Each message includes a media_url (e.g. /api/media/403303563/2026-06/photo.jpg) when a file was downloaded — fetch it with the same API key.

Examples

# newest 10 outgoing messages
curl -H "X-API-Key: $KEY" "http://localhost:8080/api/messages?limit=10&direction=out"

# search for a phrase, oldest first
curl -H "X-API-Key: $KEY" "http://localhost:8080/api/messages?q=flight&order=asc"

# one message with its full raw dump
curl -H "X-API-Key: $KEY" "http://localhost:8080/api/messages/700"

# trigger a poll (returns 202 immediately)
curl -s -X POST -H "X-API-Key: $KEY" http://localhost:8080/api/poll
# → {"status":"queued"}

The API reads the same SQLite file the poller writes; there's no second process or port for writes. Host port mapping is ${API_PORT:-8080}:8080 in docker-compose.yml — change API_PORT to expose it elsewhere.


Verification checklist

After deploying, confirm end-to-end capture in the target DM:

  1. Send archive-test-out to the peer from your phone/desktop → python poller.py --onceSELECT direction, text FROM messages WHERE text LIKE '%archive-test-out%'; → one row, direction = out.
  2. Have the peer send archive-test-in in that same DM → --once → same query for archive-test-indirection = in.

Both rows present proves the archive captures both directions, scoped to the one target DM. The counts dict {"messages": M, "media": K, "errors": E} is logged after every poll.


Important caveats

  • Shared auth key (load-bearing).

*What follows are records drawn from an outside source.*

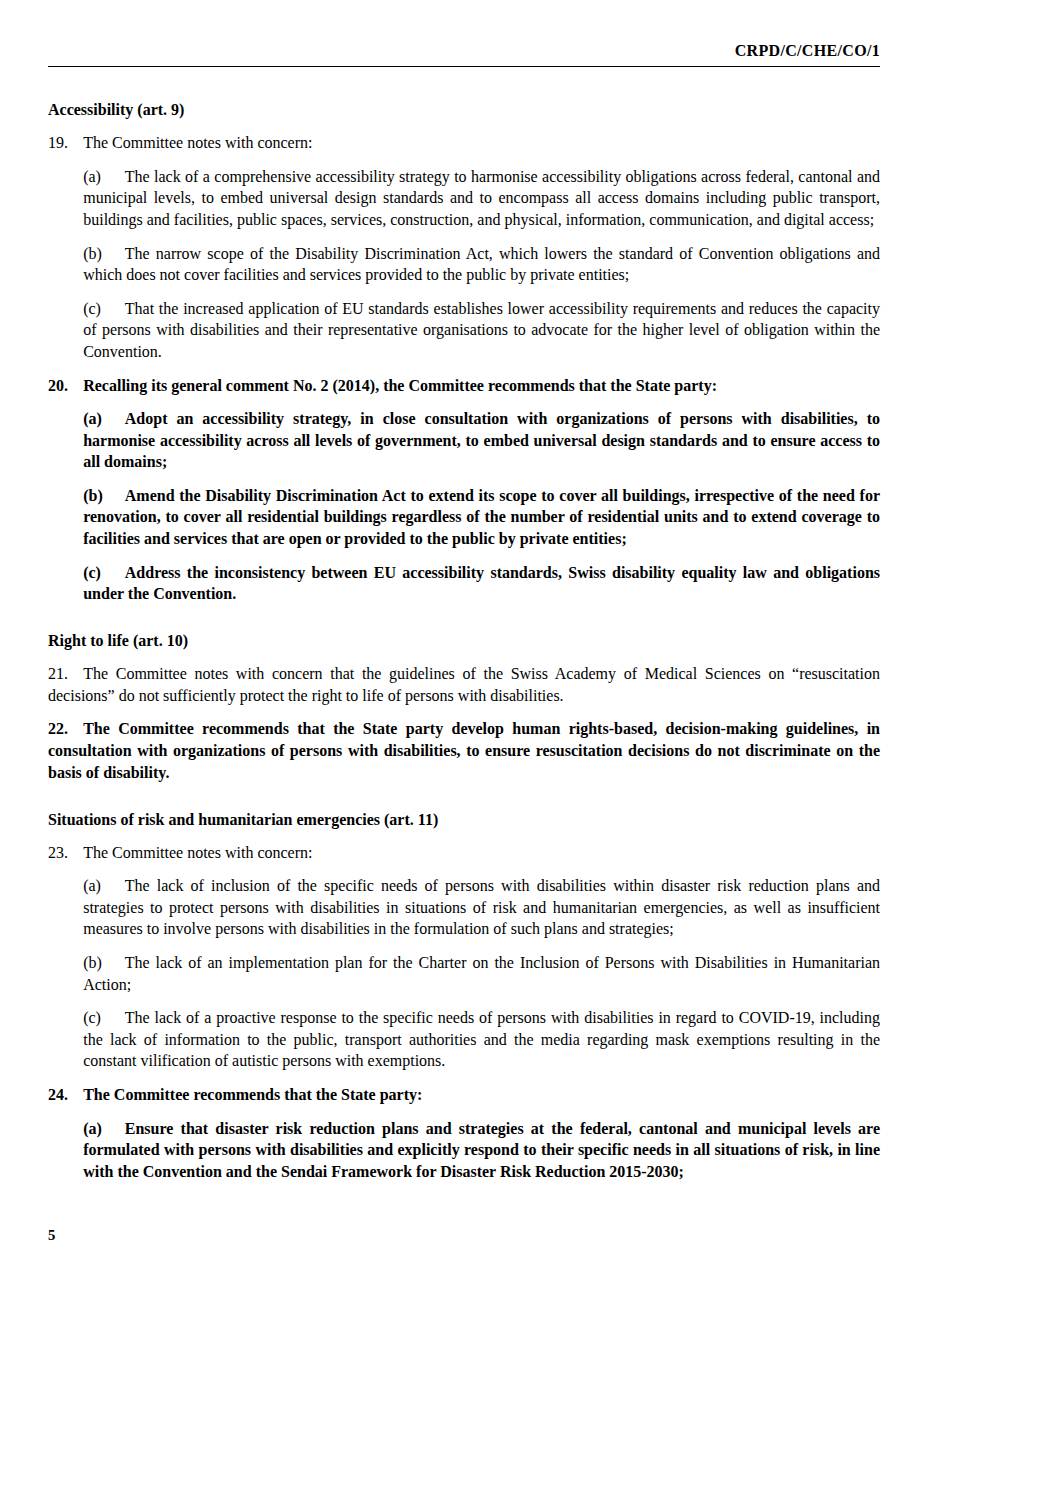CRPD/C/CHE/CO/1
Accessibility (art. 9)
19. The Committee notes with concern:
(a) The lack of a comprehensive accessibility strategy to harmonise accessibility obligations across federal, cantonal and municipal levels, to embed universal design standards and to encompass all access domains including public transport, buildings and facilities, public spaces, services, construction, and physical, information, communication, and digital access;
(b) The narrow scope of the Disability Discrimination Act, which lowers the standard of Convention obligations and which does not cover facilities and services provided to the public by private entities;
(c) That the increased application of EU standards establishes lower accessibility requirements and reduces the capacity of persons with disabilities and their representative organisations to advocate for the higher level of obligation within the Convention.
20. Recalling its general comment No. 2 (2014), the Committee recommends that the State party:
(a) Adopt an accessibility strategy, in close consultation with organizations of persons with disabilities, to harmonise accessibility across all levels of government, to embed universal design standards and to ensure access to all domains;
(b) Amend the Disability Discrimination Act to extend its scope to cover all buildings, irrespective of the need for renovation, to cover all residential buildings regardless of the number of residential units and to extend coverage to facilities and services that are open or provided to the public by private entities;
(c) Address the inconsistency between EU accessibility standards, Swiss disability equality law and obligations under the Convention.
Right to life (art. 10)
21. The Committee notes with concern that the guidelines of the Swiss Academy of Medical Sciences on “resuscitation decisions” do not sufficiently protect the right to life of persons with disabilities.
22. The Committee recommends that the State party develop human rights-based, decision-making guidelines, in consultation with organizations of persons with disabilities, to ensure resuscitation decisions do not discriminate on the basis of disability.
Situations of risk and humanitarian emergencies (art. 11)
23. The Committee notes with concern:
(a) The lack of inclusion of the specific needs of persons with disabilities within disaster risk reduction plans and strategies to protect persons with disabilities in situations of risk and humanitarian emergencies, as well as insufficient measures to involve persons with disabilities in the formulation of such plans and strategies;
(b) The lack of an implementation plan for the Charter on the Inclusion of Persons with Disabilities in Humanitarian Action;
(c) The lack of a proactive response to the specific needs of persons with disabilities in regard to COVID-19, including the lack of information to the public, transport authorities and the media regarding mask exemptions resulting in the constant vilification of autistic persons with exemptions.
24. The Committee recommends that the State party:
(a) Ensure that disaster risk reduction plans and strategies at the federal, cantonal and municipal levels are formulated with persons with disabilities and explicitly respond to their specific needs in all situations of risk, in line with the Convention and the Sendai Framework for Disaster Risk Reduction 2015-2030;
5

The session is extracted from Telegram Desktop and shares its auth key. Logging out of Telegram Desktop, or terminating that session in Settings → Devices, also kills the server session. Keep Telegram Desktop logged in. If the session dies, re-run extract.py (with TD still logged in) and update TG_SESSION_STRING, then redeploy. If TD itself was logged out, do a one-time fresh phone+code login to mint an independent session string.
  • Residual presence. The client is connected only during each poll — a window of seconds (one history fetch + media downloads). For the leakage-avoidance guarantee, set Telegram → Settings → Privacy → Last Seen & Online → Nobody. A brief online flicker during each poll is irreducible for a user session.
  • Long gaps are safe. Incremental fetch reads newest-first until the watermark, paging through everything missed. It does not rely on MTProto update sequencing, so there's no differenceTooLong risk after downtime — a missed poll just means the next one fetches more pages.
  • Edits and deletions are not captured. This is a new-message-only fetch. Edits to already-archived messages, and deletions, are out of scope for v1.
  • One DM only. Expanding to more than one DM is a one-line change (iterate a list of targets in archive.py), but is out of scope here.
  • TARGET_CHAT resolution. @username or a numeric user id is most reliable. +phone works only if the peer is resolvable as a contact. If the peer has no username and you don't know the numeric id, message them once, then read the id from the chats.id column after a first poll.

Tech

  • Pyrogram v2 (async) — user session, get_chat, get_chat_history, download_media.
  • tdata-reader — reads the MTProto auth_key out of Telegram Desktop's tdata; the extractor packs it into a Pyrogram v2 StringSession (verified against pyrogram 2.0.106's source).
  • Telethon — used by verify.py to prove the auth_key is live (pyrogram 2.0.106 doesn't import on Python 3.14; telethon does).
  • APScheduler AsyncIOScheduler + CronTrigger — schedule lives in-process; no dependency on host cron.
  • SQLAlchemy 2.0 (sync) against SQLite on a mounted volume.
  • aiohttp — the read-only REST API, served on the poller's event loop (opt-in via ARCHIVE_API_KEY).